Which IC circuits express the GABAAγ1 subunit before the onset of auditory processing deficits. Our lab’s first publication demonstrated that the GABAAγ1 subunit is maximally expressed during middle age on both GABAergic and presumptive glutamatergic cells in the inferior colliculus. The GABAAγ1 subunit, which is virtually absent during young ages, is increasingly expressed with age and may have dramatic effects on the physiology of IC cells as this subunit has been shown to increase GABA efficacy by increasing the receptor’s permeability to chloride (Caspary et al., 1999; Milbrandt et. al., 1997; Wafford et al., 1993).We are seeking to determine whether ascending and/descending IC circuits express the GABAAγ1 subunit before deficits to temporal processing and hearing thresholds. We will use fluorescent tract-tracing, immunohistochemistry for the GABAAγ1 subunit and GAD, prepulse inhibition of the acoustic startle reflex, envelope frequency following responses, auditory brainstem response across our age groups. To the right are young and old FluoroGold labeled IC cells that project to the auditory thalamus. Note the higher expression of the GABAAγ1 subunit at 28 months than at 3 months

 

We also have a number of other active research pursuits

We discovered that perineuronal nets (PN) are upregulated with age in the inferior colliculus. PNs are known for their multifaceted roles in development and aging (e.g. reducing structural plasticity and facilitating synaptic plasticity). Most recently we examined this increase of PNs with tract-tracing the inferior colliculus-auditory thalamus pathway. We discovered that PNs increase on non-lemniscal IC pathways during middle age while not increasing in the lemniscal IC until old age. We are currently pursuing identifying PN expression at an ultrastructural level to determine their relationship with aging synaptic arrangements. Below is a fluorescent micrograph showing two netted aged IC cells (one GAD-positive, arrow; one GAD-negative, arrowhead) that project to the auditory thalamus.

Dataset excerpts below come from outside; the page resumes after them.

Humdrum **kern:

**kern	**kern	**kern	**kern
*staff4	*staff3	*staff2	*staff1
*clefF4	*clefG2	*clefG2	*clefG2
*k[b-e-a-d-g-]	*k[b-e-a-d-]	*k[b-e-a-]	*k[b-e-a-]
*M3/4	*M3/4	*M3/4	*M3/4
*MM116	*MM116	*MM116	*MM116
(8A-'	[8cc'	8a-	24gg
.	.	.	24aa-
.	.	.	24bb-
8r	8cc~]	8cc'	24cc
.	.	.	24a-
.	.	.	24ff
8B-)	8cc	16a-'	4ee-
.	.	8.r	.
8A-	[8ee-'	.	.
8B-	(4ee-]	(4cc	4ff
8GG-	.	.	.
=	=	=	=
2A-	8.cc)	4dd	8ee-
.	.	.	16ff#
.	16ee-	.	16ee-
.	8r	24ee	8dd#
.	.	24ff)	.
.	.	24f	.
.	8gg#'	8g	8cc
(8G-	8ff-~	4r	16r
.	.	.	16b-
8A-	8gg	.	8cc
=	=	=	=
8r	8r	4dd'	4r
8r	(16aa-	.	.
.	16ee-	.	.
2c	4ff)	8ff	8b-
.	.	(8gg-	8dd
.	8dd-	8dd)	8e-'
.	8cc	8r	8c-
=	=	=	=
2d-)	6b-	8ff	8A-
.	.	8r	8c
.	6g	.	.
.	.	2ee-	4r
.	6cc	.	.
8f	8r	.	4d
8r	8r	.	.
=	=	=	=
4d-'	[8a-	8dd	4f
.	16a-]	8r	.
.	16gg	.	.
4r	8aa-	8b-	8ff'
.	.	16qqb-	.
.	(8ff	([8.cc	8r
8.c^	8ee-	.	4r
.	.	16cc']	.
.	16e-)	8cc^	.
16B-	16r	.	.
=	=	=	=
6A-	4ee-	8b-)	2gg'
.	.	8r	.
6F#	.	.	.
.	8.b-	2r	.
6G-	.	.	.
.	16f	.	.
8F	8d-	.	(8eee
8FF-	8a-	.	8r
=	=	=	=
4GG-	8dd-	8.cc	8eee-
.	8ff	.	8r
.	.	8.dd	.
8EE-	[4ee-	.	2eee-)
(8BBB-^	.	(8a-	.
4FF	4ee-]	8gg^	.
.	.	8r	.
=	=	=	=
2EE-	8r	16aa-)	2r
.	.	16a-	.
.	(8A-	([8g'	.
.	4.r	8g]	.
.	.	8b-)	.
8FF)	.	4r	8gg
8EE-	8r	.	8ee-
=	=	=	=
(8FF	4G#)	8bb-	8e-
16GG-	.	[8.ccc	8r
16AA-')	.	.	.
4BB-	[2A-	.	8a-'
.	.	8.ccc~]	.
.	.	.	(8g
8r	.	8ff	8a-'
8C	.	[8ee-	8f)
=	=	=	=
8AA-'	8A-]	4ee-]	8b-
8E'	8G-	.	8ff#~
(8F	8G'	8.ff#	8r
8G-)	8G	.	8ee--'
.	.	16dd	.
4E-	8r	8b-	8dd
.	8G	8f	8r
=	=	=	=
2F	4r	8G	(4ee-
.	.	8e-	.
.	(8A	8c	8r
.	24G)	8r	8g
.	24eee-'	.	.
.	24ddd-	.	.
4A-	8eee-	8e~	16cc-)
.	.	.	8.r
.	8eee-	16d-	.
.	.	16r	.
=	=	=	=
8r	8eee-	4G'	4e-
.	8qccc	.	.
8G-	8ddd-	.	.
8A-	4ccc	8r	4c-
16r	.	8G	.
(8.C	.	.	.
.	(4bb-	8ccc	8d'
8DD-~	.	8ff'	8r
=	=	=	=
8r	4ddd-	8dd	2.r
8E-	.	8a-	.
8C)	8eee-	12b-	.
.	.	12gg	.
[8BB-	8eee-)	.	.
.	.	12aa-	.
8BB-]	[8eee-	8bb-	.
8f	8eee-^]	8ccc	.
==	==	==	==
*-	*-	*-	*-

Our lab has been employing single molecule fluorescent in situ hybridization (smFISH) to demonstrate the reduction of GAD mRNA throughout the IC. We have developed a protocol that allows us to combine fluorescent tract-tracing with smFISH so that we can determine which IC circuits have reduced GAD mRNA expression with age. To the left is a micrograph demonstrating the loss of GAD mRNA with age in IC cells. To the right are examples of GABAergic IC cells labeled with a retrograde tracer (gold and red) that are expressing mRNA for GAD (cyan).